SELECTED PASSAGE:
%%

The big energy companies like Exxon and BP are based on fossil fuels, a resource that is nonrenewable—one day it will no longer exist. Since they’re in the energy business to stay, and are not being run by stupid people, one must assume they know this. From that it’s logical to assume they would be positioning themselves for the day when they have to find a new source of energy. But, in order to do that, they must survive. Immediate transition to an alternate source, assuming such a reliable source was immediately available, would be an expensive undertaking. It’s logical, therefore (to me at least) that they would try to make as much as possible, for as long as possible from the existing source until they can profitably develop and exploit an alternative. It doesn’t surprise me, then, to see them use stonewalling, lobbying, or other delaying tactics that allow them to remain profitable while they make the necessary adjustments. I’m not saying this approvingly, just stating what seems an obvious conclusion to me.
Energy companies—many big corporations in fact—lobby legislators to stonewall unfavorable regulatory laws, or spin them in their favor, for the same reason. The fact is, many of these regulations are ineffective, or only marginally effective, and are always costly, which in their view threatens their economic survival.
Corporate allies in this are legislators who, concerned with getting elected or staying in office, respond to campaign contributions from deep pockets, and media outlets that present the issue in ways that often only further confuse an already complex issue.
Claiming to be objective, and presenting both side of the argument, the media often presents debates between climate scientists, who express their degree of uncertainty honestly as they argue that climate change is real, and anti-global warming activists who often have no scientific credentials and rely on emotional arguments. Faced with a scientist with charts and diagrams, who gives percentages and talks about degrees of certainty, and an activist who talks about job loss, and lack of certainty, it’s no wonder most people are confused. How would react to the following scenarios?

%%

PROBLEM SET:
1. What kind of resource does the energy companies passage say fossil fuels are?
2. Quote the energy companies passage word for word, starting at the words "Energy companies—many big" and stopping after "already complex issue.".
The records have nothing to do with any of this.

RECORD EXCERPTS:
%%

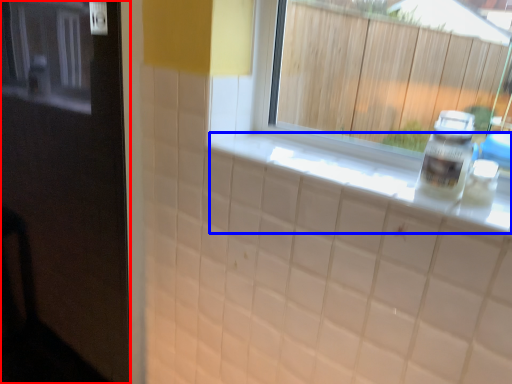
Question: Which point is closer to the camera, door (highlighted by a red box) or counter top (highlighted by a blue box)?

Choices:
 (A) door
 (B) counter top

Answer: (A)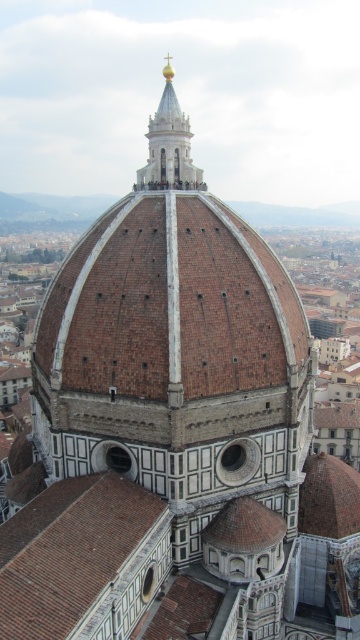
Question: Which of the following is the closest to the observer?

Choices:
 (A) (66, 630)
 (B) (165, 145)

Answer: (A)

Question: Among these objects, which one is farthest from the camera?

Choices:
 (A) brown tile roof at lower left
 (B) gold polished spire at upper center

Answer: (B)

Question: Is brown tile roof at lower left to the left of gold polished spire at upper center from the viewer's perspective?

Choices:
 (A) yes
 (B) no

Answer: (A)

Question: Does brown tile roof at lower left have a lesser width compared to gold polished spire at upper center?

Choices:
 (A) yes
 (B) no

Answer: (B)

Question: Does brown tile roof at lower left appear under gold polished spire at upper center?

%%

SOLUTIONS TO THE PROBLEMS:
1. Fossil fuels are a nonrenewable resource that will one day no longer exist.

2.
Energy companies—many big corporations in fact—lobby legislators to stonewall unfavorable regulatory laws, or spin them in their favor, for the same reason. The fact is, many of these regulations are ineffective, or only marginally effective, and are always costly, which in their view threatens their economic survival.
Corporate allies in this are legislators who, concerned with getting elected or staying in office, respond to campaign contributions from deep pockets, and media outlets that present the issue in ways that often only further confuse an already complex issue.